林默掏出手机,翻出王文杰的联系方式。
电话接通时,对方正在地铁上,背景音嘈杂:林老师?
我爷爷的事......
你爷爷叫王建国吗?
那边突然安静了。
林默听见地铁报站声,然后是重物落地的闷响,大概是王文杰蹲在了地上:我爸说......说爷爷牺牲时怀里揣着个铜哨,是太奶奶用铜锅熔了打的。他的声音发抖,您......您怎么知道?
林默把信纸的照片发过去。
过了好久,电话里传来压抑的抽噎:我爷爷从没提过入党的事......他走的时候我才五岁,只记得他总说,小杰啊,人这一辈子,总得有点比命还金贵的东西。
现在我懂了......
当天晚上,林默的手机被消息提醒震得发烫。
他点开社交平台,新史观联盟的账号正挂着显眼的标题:七十年后追认一张带血的纸,意义何在?配图是王建国申请书的照片,评论区里有人阴阳怪气:作秀罢了死人能听见吗。

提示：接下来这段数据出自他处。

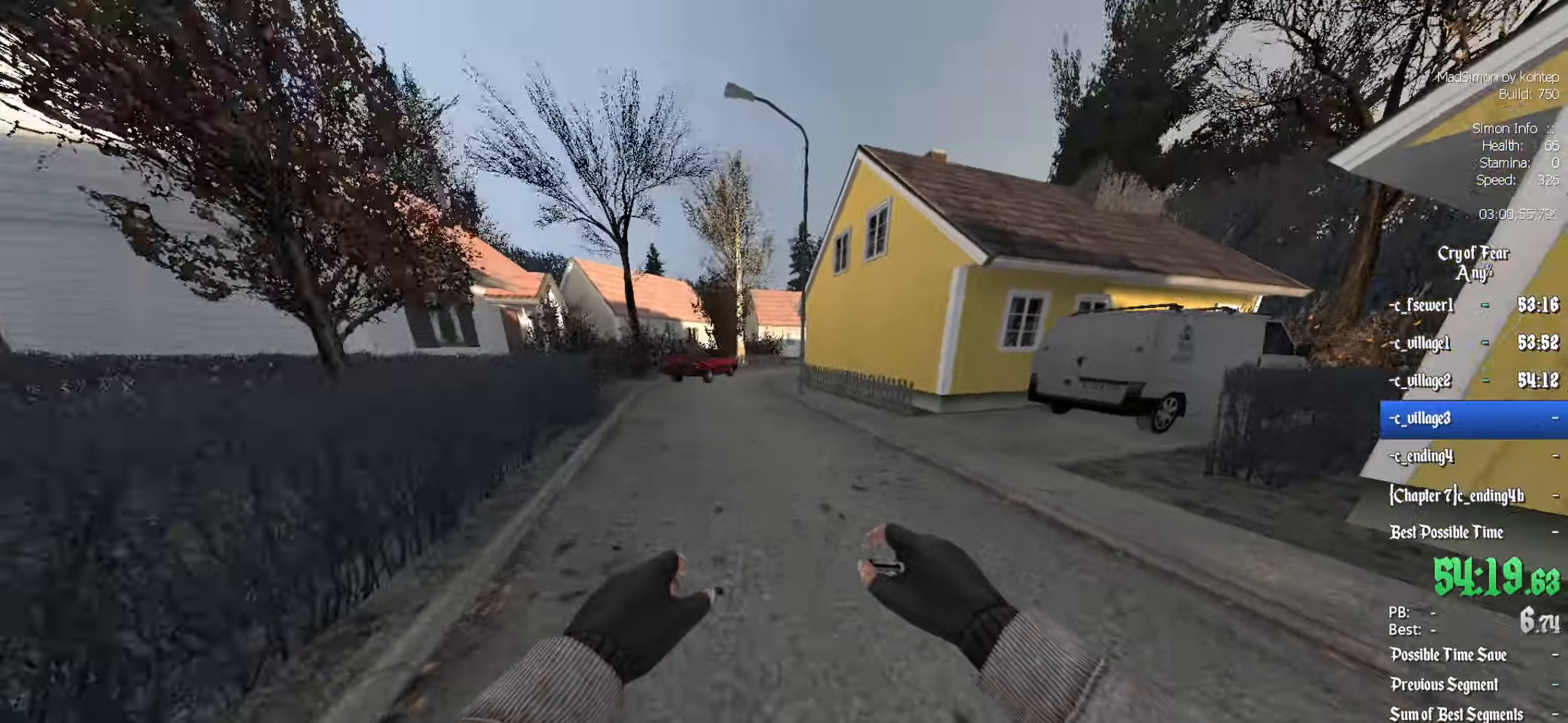
{"keys": ["q"], "mouse": [], "events": [[100, "d", "up"], [100, "q", "down"], [183, "mouse_wheel_up", "up"], [233, "mouse_wheel_up", "down"], [283, "mouse_wheel_up", "up"]]}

他握着手机坐在展馆台阶上,夜风掀起展柜的布帘——里面正陈列着王建国的铜哨和申请书复印件。
不知什么时候,苏晚坐在了他旁边,递来杯热奶茶:我剪了段投影的画面,配了他写申请书时的原话。她指了指手机,已经让李红梅发了。
视频里,王建国的脸在马灯映照下泛着暖光:要是我等不到结束呢?
总得让组织知道,我王建国从跨过鸭绿江那天起,心就交给党了。弹幕突然被对不起刷满,有人留言:原来他不是一张纸,是个会疼会笑的人。
深夜闭馆时,林默留在最后。
他站在展柜前,指尖轻轻碰了碰玻璃——复印件上的我志愿三个字,在射灯下泛着暖黄的光。
怀表在口袋里微微发烫,他摸出来贴在耳边,仿佛又听见王建国的声音:总得让组织知道......
这不只是完成一个心愿......他对着空无一人的展馆喃喃,这是守护一种信仰。
手机在此时震动,是周晓明的消息:党史办的同志说,七连的战时日志可能有王建国的更多记录。
明天上午,我带你去查?
林默望着怀表内侧的刻痕,金光正顺着长津湖三个字流转。
他合上怀表,放进贴胸的口袋——那里,仿佛还留着王建国塞信纸时的温度。